=== PASSAGE PROVIDED ===
>>
Based on data from the China Household Tracking Survey, the Herfindahl index was adopted to measure agricultural diversification. However, in this paper, agricultural diversification products were divided into the categories of agricultural and forestry products, as well as livestock and aquatic products. Data limitations may have caused relatively large internal differences in the values of the agricultural diversification index, affecting the classification of agricultural diversification in later periods and further improvements to the index are thus needed in future studies. In addition, both farmers’ livelihood strategy changes and agricultural development are affected by agricultural policies, but in this study, given restricted data availability, the model did not consider how agricultural policies in different periods and regions shaped changes in farmers’ livelihood strategies and affected agricultural diversification, which should be considered in future studies. The choice between macro-data and micro-data was a dilemma. Although macro-data were relatively easy to obtain, they could not deeply explain the internal mechanism of the impacts on agricultural diversification resulting from changes in farmers’ livelihood strategies; additionally, the impacts on agricultural planting resulting from changes in farmers’ livelihood strategies should be studied with more micro-data. CFPS is a national, large-scale and multidisciplinary social micro-tracking survey with a sample size of 16,000 households, including the livelihood change module of farmers and their agricultural operation conditions, which thoroughly meet the needs of this study.

7. Conclusions

Based on four waves of CFPS tracking data, a Markov transition probability matrix was used to explore farmers’ livelihood strategy changes, and a multivariate logit model and a fixed-effect model were built. The impact of farmer livelihood strategy changes on agricultural diversification and the hysteresis effect were examined in the empirical analysis. The results showed that (1) farmers’ livelihood strategy decisions were strongly persistent. Regarding the speed of change, the adjustment of livelihood strategies was slow, with most farmers choosing to maintain their original livelihood strategy in the short term. (2) Different types of livelihood strategy changes had different impacts on agricultural diversification. Compared with households showing an increase in their agricultural diversification index, households showing a decrease in the index were more inclined to show a persistent decrease if they chose to maintain a part-time or full-time agriculture-oriented livelihood. If households chose to maintain nonagricultural livelihoods, the agricultural diversification index tended to increase. Households with unchanged agricultural diversification index values were more inclined to remain persistently unchanged in these values if they chose to maintain a part-time, agro-oriented livelihood or nonagricultural livelihood. (3) The impact of livelihood strategy changes on agricultural diversification showed regional heterogeneity. Compared with households showing an increase in their agricultural diversification index, farmers in the central region with a decreased agricultural diversification index showed no statistically significant change, but that of farmers in the eastern region tended to increase. Farmers in the eastern and central regions with an unchanged agricultural diversification index were more inclined to show persistent stasis. (4) The effect of household livelihood strategy changes on agricultural diversification manifested with a lag. This impact decreased at a lag of one period but significantly increased at a lag of two periods. From the perspective of impact magnitude, the lagged effect of livelihood strategy changes on agricultural diversification first decreased and then increased. In terms of the direction of influence, the significant positive correlation in the current period changed to a negative correlation in the lag period but again became positive in the second lag period.
<<
=== WHAT TO WORK ON ===
Continue the passage on farmers' livelihood strategy changes and agricultural diversification, starting after its last sentence.

=== DATA PROVIDED ===
>>
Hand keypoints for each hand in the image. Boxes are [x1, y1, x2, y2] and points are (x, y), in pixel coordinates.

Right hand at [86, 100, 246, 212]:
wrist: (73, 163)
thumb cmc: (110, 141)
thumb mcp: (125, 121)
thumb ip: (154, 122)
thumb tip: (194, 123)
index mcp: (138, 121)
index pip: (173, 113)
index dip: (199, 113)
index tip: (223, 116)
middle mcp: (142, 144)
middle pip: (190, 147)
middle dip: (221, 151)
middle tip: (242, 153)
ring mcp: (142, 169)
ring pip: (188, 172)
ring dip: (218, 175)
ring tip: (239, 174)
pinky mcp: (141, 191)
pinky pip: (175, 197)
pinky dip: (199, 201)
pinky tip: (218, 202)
<<
>>
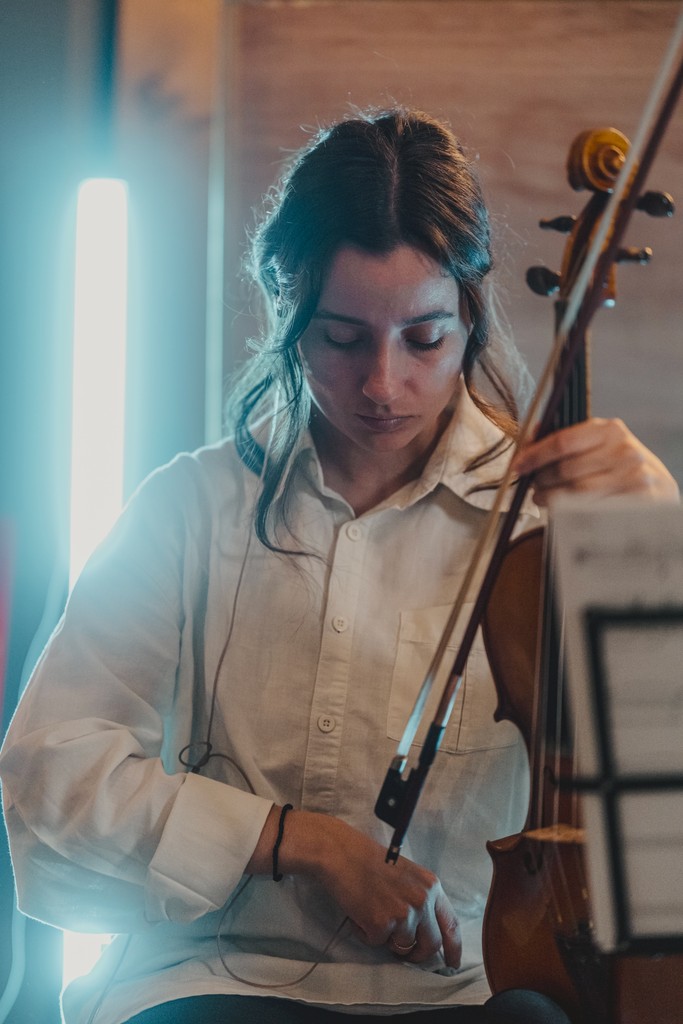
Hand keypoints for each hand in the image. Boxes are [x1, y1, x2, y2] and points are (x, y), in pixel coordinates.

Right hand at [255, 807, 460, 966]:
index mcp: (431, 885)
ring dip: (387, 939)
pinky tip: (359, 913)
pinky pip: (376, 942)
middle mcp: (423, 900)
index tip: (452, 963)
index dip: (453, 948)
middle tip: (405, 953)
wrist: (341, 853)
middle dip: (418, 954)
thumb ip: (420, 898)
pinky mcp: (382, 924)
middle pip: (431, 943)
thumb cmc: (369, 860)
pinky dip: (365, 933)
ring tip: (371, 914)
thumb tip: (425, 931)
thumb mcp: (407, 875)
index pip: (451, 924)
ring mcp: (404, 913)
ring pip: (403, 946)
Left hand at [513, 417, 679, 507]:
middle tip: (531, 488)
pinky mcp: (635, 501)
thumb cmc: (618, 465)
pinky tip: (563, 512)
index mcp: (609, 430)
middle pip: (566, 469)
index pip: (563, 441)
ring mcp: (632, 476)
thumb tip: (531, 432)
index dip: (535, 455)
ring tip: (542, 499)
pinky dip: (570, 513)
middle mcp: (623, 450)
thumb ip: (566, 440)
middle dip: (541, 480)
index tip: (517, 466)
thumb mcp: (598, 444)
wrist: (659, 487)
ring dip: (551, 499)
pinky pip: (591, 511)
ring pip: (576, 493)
<<
=== REPLY TO THE TASK ===
Author Contributions

Conceptualization, J.Z.; methodology, Y.S. (Yaru Sun); formal analysis, J.Z.; data curation, Y.S. (Yaru Sun); writing—original draft preparation, Y.S. (Yunxing Song); writing—review and editing, J.Z.; visualization, J.Z.; supervision, J.Z. All authors have read and agreed to the published version of the manuscript.

Funding

This research was funded by the National Natural Science Foundation of China (42171182), the National Philosophy and Social Science Foundation of China (20BJY113), China Scholarship Council, the Natural Science Outstanding Youth Fund Project of Henan Province (222300420021), the Key Scientific Research Project of Henan Province (22A790002) and the Training Program for Young Backbone Teachers in Colleges and Universities of Henan Province (2021GGJS069).

Institutional Review Board Statement

Not applicable.

Informed Consent Statement

Not applicable.

Data Availability Statement

The data for this study came from the Chinese Center for Social Science Survey at Peking University. The authors have signed a confidentiality agreement with the data center. The research only presents the final analysis results, and the specific data belong to the Chinese Center for Social Science Survey at Peking University.

Acknowledgments

We thank the Chinese Center for Social Science Surveys at Peking University for the CFPS data.

Conflicts of Interest

The authors declare no conflict of interest.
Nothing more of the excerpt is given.